The Mysteries: Product Vs. Process

Once in a while, external factors seep into my thoughts about a book. Sometimes this is my own doing—perusing Goodreads reviews isn’t always a good idea. More often than not, those external factors damage my perception of the media I’ve just consumed. Once in a while, new context paints the book in a new light. This is exactly what happened with The Mysteries by Bill Watterson and John Kascht.

The Mysteries is billed as a graphic novel, but it’s more like a short fable slash picture book. It’s Bill Watterson’s first published work since the end of Calvin & Hobbes in 1995. That sentence alone was enough to pique my interest. When The Mysteries arrived on my doorstep on release day, it took me mere minutes to read. This is why you won’t find a plot summary or anything remotely spoilery here—you could read my synopsis in the same amount of time it’d take to read the book itself. I turned the final page with a disappointed “Harumph.” 

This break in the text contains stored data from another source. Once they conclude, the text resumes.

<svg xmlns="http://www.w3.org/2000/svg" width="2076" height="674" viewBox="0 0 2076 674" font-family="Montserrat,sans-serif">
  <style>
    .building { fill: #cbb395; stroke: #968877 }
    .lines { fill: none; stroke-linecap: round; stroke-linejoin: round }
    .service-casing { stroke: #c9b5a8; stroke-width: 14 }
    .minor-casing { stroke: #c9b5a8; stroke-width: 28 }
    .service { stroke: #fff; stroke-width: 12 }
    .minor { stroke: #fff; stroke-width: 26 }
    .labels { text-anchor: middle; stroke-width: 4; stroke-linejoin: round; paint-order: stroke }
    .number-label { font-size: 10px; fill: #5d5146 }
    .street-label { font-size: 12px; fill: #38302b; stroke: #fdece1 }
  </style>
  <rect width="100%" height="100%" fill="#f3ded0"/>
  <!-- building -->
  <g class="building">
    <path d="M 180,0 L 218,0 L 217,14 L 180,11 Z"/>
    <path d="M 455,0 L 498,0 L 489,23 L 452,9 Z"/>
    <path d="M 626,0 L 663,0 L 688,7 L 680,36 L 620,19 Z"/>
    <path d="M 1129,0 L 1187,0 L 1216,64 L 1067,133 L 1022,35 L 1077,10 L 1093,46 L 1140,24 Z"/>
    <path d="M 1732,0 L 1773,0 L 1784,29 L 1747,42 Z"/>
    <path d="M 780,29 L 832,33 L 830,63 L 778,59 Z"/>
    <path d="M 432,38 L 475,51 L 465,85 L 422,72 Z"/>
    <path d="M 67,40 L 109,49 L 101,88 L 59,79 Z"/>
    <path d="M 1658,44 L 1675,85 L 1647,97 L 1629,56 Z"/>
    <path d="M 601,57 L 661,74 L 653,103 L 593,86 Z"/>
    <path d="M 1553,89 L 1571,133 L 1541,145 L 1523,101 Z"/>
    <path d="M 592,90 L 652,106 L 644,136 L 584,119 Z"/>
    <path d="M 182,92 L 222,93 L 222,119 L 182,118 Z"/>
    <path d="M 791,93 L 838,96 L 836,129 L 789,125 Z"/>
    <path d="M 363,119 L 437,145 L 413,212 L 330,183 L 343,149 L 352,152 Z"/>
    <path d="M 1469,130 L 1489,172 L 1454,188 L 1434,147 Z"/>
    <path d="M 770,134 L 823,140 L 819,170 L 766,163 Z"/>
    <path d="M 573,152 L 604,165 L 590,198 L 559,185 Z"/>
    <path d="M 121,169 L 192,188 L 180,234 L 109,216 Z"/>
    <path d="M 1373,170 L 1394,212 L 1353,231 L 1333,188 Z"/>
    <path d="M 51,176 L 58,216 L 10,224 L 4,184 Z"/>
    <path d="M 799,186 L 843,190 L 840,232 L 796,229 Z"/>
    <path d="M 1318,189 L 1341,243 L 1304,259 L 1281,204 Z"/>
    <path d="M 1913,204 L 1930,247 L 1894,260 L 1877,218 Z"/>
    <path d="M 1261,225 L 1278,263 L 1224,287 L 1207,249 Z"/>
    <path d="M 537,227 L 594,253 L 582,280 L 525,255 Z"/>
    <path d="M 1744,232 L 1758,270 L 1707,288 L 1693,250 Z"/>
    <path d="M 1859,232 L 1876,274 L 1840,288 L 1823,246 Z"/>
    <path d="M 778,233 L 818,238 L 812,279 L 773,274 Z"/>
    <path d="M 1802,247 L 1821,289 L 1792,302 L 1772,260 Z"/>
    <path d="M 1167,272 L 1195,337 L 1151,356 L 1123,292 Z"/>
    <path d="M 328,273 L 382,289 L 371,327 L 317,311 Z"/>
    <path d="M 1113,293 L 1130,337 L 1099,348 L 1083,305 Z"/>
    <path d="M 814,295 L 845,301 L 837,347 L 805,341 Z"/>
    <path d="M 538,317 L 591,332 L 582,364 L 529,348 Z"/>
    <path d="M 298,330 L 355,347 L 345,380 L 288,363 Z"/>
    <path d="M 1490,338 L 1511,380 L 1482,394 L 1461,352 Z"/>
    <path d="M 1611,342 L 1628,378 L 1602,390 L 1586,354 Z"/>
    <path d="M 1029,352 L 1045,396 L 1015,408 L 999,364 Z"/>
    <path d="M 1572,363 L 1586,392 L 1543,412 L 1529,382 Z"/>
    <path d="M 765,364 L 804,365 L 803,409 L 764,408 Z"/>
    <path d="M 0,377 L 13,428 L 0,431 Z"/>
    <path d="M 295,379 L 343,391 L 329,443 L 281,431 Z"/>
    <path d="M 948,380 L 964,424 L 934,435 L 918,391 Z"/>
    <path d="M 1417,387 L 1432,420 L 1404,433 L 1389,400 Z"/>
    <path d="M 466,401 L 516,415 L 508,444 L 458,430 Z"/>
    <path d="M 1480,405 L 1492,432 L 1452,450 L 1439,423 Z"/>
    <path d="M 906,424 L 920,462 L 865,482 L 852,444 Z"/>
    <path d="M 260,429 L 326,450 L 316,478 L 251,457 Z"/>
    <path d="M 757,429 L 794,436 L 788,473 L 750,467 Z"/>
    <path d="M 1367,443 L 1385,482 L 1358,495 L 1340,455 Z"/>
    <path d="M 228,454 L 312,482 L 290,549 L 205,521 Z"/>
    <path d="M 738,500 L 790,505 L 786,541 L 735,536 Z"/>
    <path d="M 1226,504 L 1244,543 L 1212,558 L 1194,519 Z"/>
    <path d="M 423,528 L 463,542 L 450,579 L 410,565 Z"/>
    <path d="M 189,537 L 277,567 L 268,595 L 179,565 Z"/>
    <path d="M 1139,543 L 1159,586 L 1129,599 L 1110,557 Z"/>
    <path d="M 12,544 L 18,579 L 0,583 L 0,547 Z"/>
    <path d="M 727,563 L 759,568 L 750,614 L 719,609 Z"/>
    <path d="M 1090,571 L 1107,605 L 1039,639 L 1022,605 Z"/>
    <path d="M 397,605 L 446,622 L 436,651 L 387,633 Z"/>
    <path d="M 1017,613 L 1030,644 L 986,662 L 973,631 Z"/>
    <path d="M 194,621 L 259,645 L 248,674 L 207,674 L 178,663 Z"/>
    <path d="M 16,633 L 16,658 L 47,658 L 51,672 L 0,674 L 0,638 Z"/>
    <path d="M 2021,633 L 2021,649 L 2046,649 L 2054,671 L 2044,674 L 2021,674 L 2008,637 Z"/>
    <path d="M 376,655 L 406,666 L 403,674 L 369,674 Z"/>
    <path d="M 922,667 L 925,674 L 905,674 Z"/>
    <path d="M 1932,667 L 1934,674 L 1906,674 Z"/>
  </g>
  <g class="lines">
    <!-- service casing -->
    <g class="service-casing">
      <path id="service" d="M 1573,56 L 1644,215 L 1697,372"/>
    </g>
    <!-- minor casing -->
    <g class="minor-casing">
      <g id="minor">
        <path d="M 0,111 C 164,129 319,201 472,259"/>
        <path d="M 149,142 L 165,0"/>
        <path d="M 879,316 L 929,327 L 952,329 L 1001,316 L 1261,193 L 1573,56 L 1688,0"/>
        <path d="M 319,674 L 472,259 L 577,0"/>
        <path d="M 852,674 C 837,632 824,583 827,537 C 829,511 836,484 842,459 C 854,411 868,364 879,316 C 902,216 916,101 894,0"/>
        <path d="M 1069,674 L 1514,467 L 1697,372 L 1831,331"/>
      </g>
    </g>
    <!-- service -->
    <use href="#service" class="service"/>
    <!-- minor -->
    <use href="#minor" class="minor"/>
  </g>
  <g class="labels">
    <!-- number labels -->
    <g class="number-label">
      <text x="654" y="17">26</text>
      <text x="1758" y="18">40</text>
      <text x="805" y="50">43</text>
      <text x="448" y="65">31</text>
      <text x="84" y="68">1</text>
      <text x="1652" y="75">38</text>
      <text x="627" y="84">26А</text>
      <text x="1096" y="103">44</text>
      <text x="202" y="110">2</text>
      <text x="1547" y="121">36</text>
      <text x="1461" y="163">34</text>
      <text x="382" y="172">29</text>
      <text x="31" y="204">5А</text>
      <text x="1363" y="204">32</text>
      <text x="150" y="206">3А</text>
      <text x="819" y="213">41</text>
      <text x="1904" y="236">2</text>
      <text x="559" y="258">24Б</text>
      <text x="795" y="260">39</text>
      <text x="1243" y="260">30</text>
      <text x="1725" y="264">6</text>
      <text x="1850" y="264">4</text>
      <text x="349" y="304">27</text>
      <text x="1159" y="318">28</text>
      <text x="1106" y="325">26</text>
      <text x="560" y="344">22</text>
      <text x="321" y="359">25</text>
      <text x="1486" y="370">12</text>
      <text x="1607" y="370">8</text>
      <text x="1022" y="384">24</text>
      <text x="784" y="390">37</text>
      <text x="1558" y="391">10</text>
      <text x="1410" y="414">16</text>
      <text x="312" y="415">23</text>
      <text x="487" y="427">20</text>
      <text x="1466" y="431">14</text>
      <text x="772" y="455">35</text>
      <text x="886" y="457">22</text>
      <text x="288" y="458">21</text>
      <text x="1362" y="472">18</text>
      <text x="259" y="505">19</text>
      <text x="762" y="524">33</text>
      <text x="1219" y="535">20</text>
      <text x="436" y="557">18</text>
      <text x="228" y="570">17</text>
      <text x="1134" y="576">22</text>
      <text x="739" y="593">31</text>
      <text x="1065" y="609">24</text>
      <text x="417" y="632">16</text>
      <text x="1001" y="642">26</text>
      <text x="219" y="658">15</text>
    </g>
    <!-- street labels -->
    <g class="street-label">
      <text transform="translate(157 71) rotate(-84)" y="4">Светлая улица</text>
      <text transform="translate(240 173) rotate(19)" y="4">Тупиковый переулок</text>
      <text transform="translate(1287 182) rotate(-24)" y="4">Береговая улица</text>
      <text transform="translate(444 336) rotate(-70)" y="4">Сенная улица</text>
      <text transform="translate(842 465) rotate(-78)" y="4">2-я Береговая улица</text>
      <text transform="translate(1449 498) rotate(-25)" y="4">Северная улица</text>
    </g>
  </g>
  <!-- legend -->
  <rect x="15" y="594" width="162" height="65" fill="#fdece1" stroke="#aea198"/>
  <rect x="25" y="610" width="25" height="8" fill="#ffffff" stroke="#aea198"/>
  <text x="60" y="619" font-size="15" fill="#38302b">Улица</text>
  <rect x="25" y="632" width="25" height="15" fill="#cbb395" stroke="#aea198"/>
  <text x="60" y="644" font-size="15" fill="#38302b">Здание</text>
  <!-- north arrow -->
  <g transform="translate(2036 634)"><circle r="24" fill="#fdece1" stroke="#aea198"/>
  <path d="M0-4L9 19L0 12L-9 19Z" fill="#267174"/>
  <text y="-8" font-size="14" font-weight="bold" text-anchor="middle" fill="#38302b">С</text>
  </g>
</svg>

The Mysteries didn’t tickle my fancy the same way Calvin & Hobbes had as a child. The story felt vague, diluted. The images, while impressive, didn’t bring me into the world of this short narrative. I sat with the Harumph for a few days, ready to pan the book in my review. 

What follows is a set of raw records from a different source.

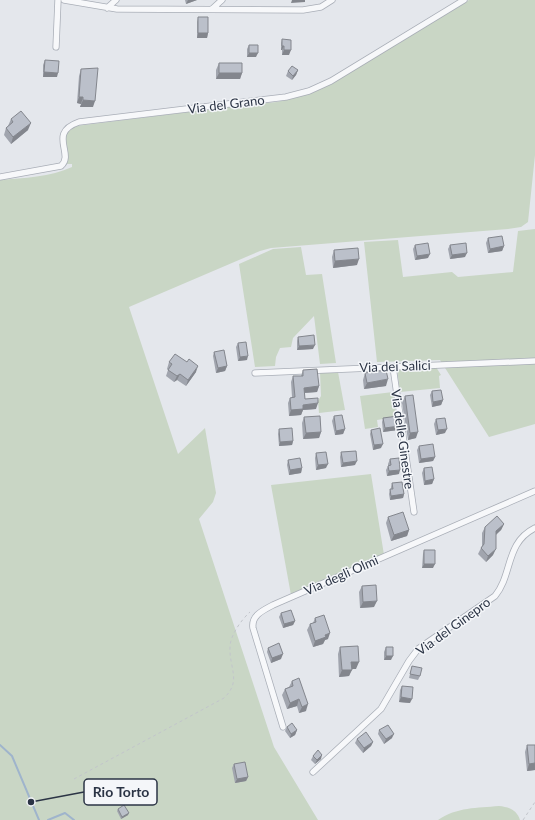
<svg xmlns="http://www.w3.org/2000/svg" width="535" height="820" viewBox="0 0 535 820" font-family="Lato,sans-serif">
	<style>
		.green { fill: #c9d6c5 }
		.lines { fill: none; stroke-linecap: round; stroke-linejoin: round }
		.stream { stroke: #9fb4cc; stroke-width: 2 }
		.minor-casing { stroke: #a9aeb7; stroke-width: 7 }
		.path { stroke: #c2c5cb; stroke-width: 1; stroke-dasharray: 3 3; stroke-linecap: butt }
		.minor { stroke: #f7f8fa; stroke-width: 5.5 }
		.wall { fill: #a1a5ae }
		.shaded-wall { fill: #83868d }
		.building { fill: #bbc0ca; stroke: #83868d }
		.labels { text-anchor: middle; stroke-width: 3; stroke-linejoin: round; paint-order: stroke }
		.street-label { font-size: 13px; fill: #2b3445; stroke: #f4f6f9 }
		.leader { fill: none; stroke: #2b3445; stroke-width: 1.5 }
		.callout-dot { fill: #2b3445; stroke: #f4f6f9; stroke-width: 1.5 }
		.callout { fill: #f4f6f9; stroke: #2b3445; stroke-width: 1.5 }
		.callout-label { font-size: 14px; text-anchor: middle; font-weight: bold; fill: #2b3445 }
	</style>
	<rect width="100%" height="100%" fill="#e4e7ec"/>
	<path class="green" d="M469 0H535V155L528 222 521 227 508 229 271 248 260 251 129 307 178 454 205 428 216 493 213 502 199 519 274 747 318 820H0V180C23 178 51 177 72 167V164H66C59 146 56 135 76 126L243 105 277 102 312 93 359 67Z
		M535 229V424L489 437 440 360 377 362 364 242 398 240 403 277 452 272 458 277 513 272 518 231Z
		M301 247 306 275 322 274 336 363 320 364 314 316 293 338 291 347 280 348 276 357 275 366 255 367 239 264 273 249Z
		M436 367 441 375 439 376 440 388 400 392 397 369Z
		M320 372H338L345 410 319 413 318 401 321 396Z
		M393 392 396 417 377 420 378 427 365 429 360 396Z
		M371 474 384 555 291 595 271 485Z
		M499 806C509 807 517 810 520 820H438C457 807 477 808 499 806Z"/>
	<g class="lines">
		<path class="stream" d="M0 745 12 756 39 820
			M48 820 65 813 74 820"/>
		<g class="minor-casing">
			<path id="minor" d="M64 0 117 9 303 10 321 7 332 0
				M107 8 116 0
				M212 9 222 0
				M56 47 58 0
				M0 177 61 166C75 154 47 133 79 122L286 97 309 91 331 81 464 0
				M393 367 414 512
				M255 373 535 361
				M283 727 253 628C251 615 264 610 273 605L535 491
				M313 772 381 709 409 661 418 649 495 596C513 574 505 543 535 528"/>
		</g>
		<path class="path" d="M74 779 224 698C242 681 229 668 230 647 230 636 241 620 250 612
			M523 820 535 802"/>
		<use href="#minor" class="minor"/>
	</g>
	<path class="wall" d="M185 0H197L186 4Z
		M198 17 208 33 207 38H197V22Z
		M282 39 289 55H282V50H281V43Z
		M249 45 256 57H247V49Z
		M45 60 57 77H43V65Z
		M219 63 242 73 240 79H216V70Z
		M81 69 93 107H80L81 104 77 103 79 76Z
		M298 70 296 75 292 80 286 76 288 71Z
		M11 119 28 130 11 144 4 135 6 128 8 126Z
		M488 238 504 246 502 251 488 253 486 243Z
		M415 245 428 258 415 260 413 249Z
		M450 245 465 257 450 259 448 249Z
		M334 250 357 265 333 268 332 257Z
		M298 337 313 349 297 350V341Z
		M238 343 247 360 238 361 236 347Z
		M214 352 227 366 225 371 216 373 213 356Z
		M169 362 196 372 186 386 177 380 174 382 166 376 168 370 167 369Z
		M303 370 319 386 317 392 305 393V399L316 409 303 410 301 415 289 416 288 403 290 398 292 397 291 382 293 376H301Z
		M365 373 386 386 364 389 363 380Z
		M432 391 443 400 441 405 432 407 430 395Z
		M405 396 416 438 408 440 402 403Z
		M334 416 345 429 343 434 335 435 332 421Z
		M304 417 321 432 319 438 303 439 302 423Z
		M383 418 398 430 383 432 382 422Z
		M436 419 445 433 436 435 434 424Z
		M279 429 293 441 292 445 279 446 278 434Z
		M371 430 381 448 373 450 370 434Z
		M419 446 435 457 433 461 419 463 417 450Z
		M341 452 355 465 341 467 340 457Z
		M316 453 326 468 316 470 315 458Z
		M390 459 399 474 387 476 386 470 388 466V464Z
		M288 460 302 468 301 473 289 475 287 465Z
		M424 468 434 479 432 484 424 485 422 473Z
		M392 483 404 494 403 498 390 500 389 494 390 489H391V487Z
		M388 517 409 530 407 536 391 541 386 523Z
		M504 524 501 530 496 535 493 555 486 562 478 554 482 546V533L485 527Z
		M424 550 433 568H422L423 554Z
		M362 586 374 607 360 608 359 592Z
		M281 613 295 621 293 625 283 628 279 617Z
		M315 618 328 639 325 640 323 644 313 647 307 630 310 624 313 623Z
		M340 647 356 669H351L349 676 339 677 338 654Z
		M386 647 391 660H384V652Z
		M268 648 281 659 271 663 267 652Z
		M412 666 420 676 418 680 409 678Z
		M292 681 306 711 299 713 297 706 287 709 282 695 285 689 289 687Z
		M402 686 410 703 399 702 400 690Z
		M287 727 297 730 295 735 290 738 285 731Z
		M379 730 392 738 384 744 378 734Z
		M357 739 373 742 371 746 363 753 355 743Z
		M527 745H535V770L527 771 525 752Z
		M313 756 321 759 315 764 311 760Z
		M234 764 248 777 246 781 235 783 232 768Z
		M118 809 128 815 121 819 117 811Z"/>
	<path class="shaded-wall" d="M188 0H197L186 4Z
		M292 0H305V2L291 3Z
		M198 33H208L207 38H197Z
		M282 46H284L282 50H281Z
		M284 50H291L289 55H282Z
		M249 53H258L256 57H247Z
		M298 70 296 75 292 80 293 76Z
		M44 72 58 73 57 77H43Z
		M219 73H242L240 79H216Z
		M79 97H83L81 104 77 103Z
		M83 100 95 101 93 107H80Z
		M31 123 28 130 11 144 13 137Z
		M504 246 502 251 488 253 490 249Z
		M467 253 465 257 450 259 452 255Z
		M430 254 428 258 415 260 417 256Z
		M359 259 357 265 333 268 335 261Z
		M315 345 313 349 297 350 299 346Z
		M248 356 247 360 238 361 240 357Z
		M198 366 196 372 186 386 188 380Z
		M227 366 225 371 216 373 218 368Z
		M180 374 177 380 174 382 177 376Z
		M388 379 386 386 364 389 367 383Z
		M319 386 317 392 302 393 304 388Z
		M443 400 441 405 432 407 433 402Z
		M318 403 316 409 303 410 301 415 289 416 291 410 303 405Z
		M399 426 398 430 383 432 385 428Z
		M345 429 343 434 335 435 336 431Z
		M447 429 445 433 436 435 438 430Z
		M321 432 319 438 303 439 306 433Z
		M418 432 416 438 408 440 410 433Z
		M293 441 292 445 279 446 280 442Z
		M383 444 381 448 373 450 374 445Z
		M435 457 433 461 419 463 421 459Z
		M357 461 355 465 341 467 343 463Z
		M328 464 326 468 316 470 318 465Z
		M302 468 301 473 289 475 290 470Z
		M400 470 399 474 387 476 389 471Z
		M434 479 432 484 424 485 425 481Z
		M404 494 403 498 390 500 391 496Z
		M504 524 501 530 493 537 496 531Z
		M409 530 407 536 391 541 394 535Z
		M496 549 493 555 486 562 488 556Z
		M424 564H435L433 568H422Z
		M377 601 374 607 360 608 363 602Z
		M295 621 293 625 283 628 284 624Z
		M330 633 328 639 325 640 323 644 313 647 315 641 325 635Z
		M283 654 281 659 271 663 272 658Z
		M386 656H393L391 660H384Z
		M351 662H359L356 669H349Z
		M342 670H352L349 676 339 677Z
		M401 697 412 699 410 703 399 702Z
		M299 699 297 706 287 709 290 703Z
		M308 704 306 711 299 713 302 707Z
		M297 730 295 735 290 738 291 734Z
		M394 734 392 738 384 744 386 739Z
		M373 742 371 746 363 753 364 748Z
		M322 755 321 759 315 764 317 760Z
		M535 763V770L527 771 529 764Z
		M248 777 246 781 235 783 237 779Z
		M129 813 128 815 121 819 122 817Z"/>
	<path class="building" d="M198 17H208V33H198Z
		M282 39 291 40V50H284V46H282Z
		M249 45H258V53H249Z
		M45 60 59 61 58 73 44 72Z
		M219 63H242V73H219Z
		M292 66 298 70 293 76 288 71Z
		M98 68 95 101 83 100V97H79L81 69Z
		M21 111 31 123 13 137 6 128 13 122 11 119Z
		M502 236 504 246 490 249 488 238Z
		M428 243 430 254 417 256 415 245Z
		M466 243 467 253 452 255 450 245Z
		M358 248 359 259 335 261 334 250Z
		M314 335 315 345 299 346 298 337Z
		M246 342 248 356 240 357 238 343Z
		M224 350 227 366 218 368 214 352Z
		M175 354 187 362 189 359 198 366 188 380 180 374 177 376 168 370 172 364 169 362Z
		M317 369 319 386 304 388 305 399 318 398V403L303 405V409L291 410 290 398 295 397 293 376H303V370Z
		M386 370 388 379 367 383 365 373Z
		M441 390 443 400 433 402 432 391Z
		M413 395 418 432 410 433 405 396Z
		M342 415 345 429 336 431 334 416Z
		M320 416 321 432 306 433 304 417Z
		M398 416 399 426 385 428 383 418Z
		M445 418 447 429 438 430 436 419Z
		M292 428 293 441 280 442 279 429Z
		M380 428 383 444 374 445 371 430Z
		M433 444 435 457 421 459 419 446Z
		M356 451 357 461 343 463 341 452Z
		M326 452 328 464 318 465 316 453Z
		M300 458 302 468 290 470 288 460Z
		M399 458 400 470 389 471 388 466 391 465 390 459Z
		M432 467 434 479 425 481 424 468Z
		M402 482 404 494 391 496 390 489H393L392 483Z
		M403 512 409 530 394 535 388 517Z
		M497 516 504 524 496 531V549L488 556 481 548 484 544 485 527Z
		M424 550H435V564H424Z
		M376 585 377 601 363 602 362 586Z
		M291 610 295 621 284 624 281 613Z
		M324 615 330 633 325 635 326 637 315 641 310 624 316 622 315 618Z
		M279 643 283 654 272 658 268 648Z
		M358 646 359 662H351L352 670H342L340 647Z
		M386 647H393V656H386Z
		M412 666 422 668 420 676 410 674Z
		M299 678 308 704 302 707 299 699 290 703 285 689 293 686 292 681Z
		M402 686 413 687 412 699 401 697Z
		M292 723 297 730 291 734 287 727Z
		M388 725 394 734 386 739 379 730Z
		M366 732 373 742 364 748 357 739Z
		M527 745H535V763L529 764Z
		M318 750 322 755 317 760 313 756Z
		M245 762 248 777 237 779 234 764Z
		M124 805 129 813 122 817 118 809Z"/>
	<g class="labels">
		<g class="street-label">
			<text transform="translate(226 104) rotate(-7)" y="5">Via del Grano</text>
			<text transform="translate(395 366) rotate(-2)" y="5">Via dei Salici</text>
			<text transform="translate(403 439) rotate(82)" y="5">Via delle Ginestre</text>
			<text transform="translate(341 575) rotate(-24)" y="5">Via degli Olmi</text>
			<text transform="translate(453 626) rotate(-36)" y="5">Via del Ginepro</text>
		</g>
	</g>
	<path class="leader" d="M31 802L84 792"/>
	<circle class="callout-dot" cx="31" cy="802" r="4"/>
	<rect class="callout" x="84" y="779" width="73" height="26" rx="4"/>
	<g class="callout-label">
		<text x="121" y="797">Rio Torto</text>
	</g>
</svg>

Then I sat down to write, and I found a video from the publisher about Watterson and Kascht’s creative process:

I realized an important distinction. I wasn’t happy with the product I had read, but I deeply appreciated the process. Kascht and Watterson toiled away at The Mysteries for years in a tumultuous collaboration process. Their hard work ended with a unique mix of clay figures and hand-drawn art. 

Newly captivated by the process, I revisited the product. This time, I appreciated The Mysteries. Understanding the struggles and iterations it required and the relationship between the creators made something click that hadn’t before. 

You might spurn me for this. Surely, if a story is good, it must be good on its own merits, right? Possibly, but there’s also beauty in returning to a story with new context and understanding and appreciating it anew. Without a 15-minute look at the work behind it, I would’ve panned The Mysteries. Instead, I let the external input change my mind, and I’m glad I did. 

Now, I’ll put The Mysteries in the Little Free Library outside of my house in the hopes that someone else will go on a journey of their own.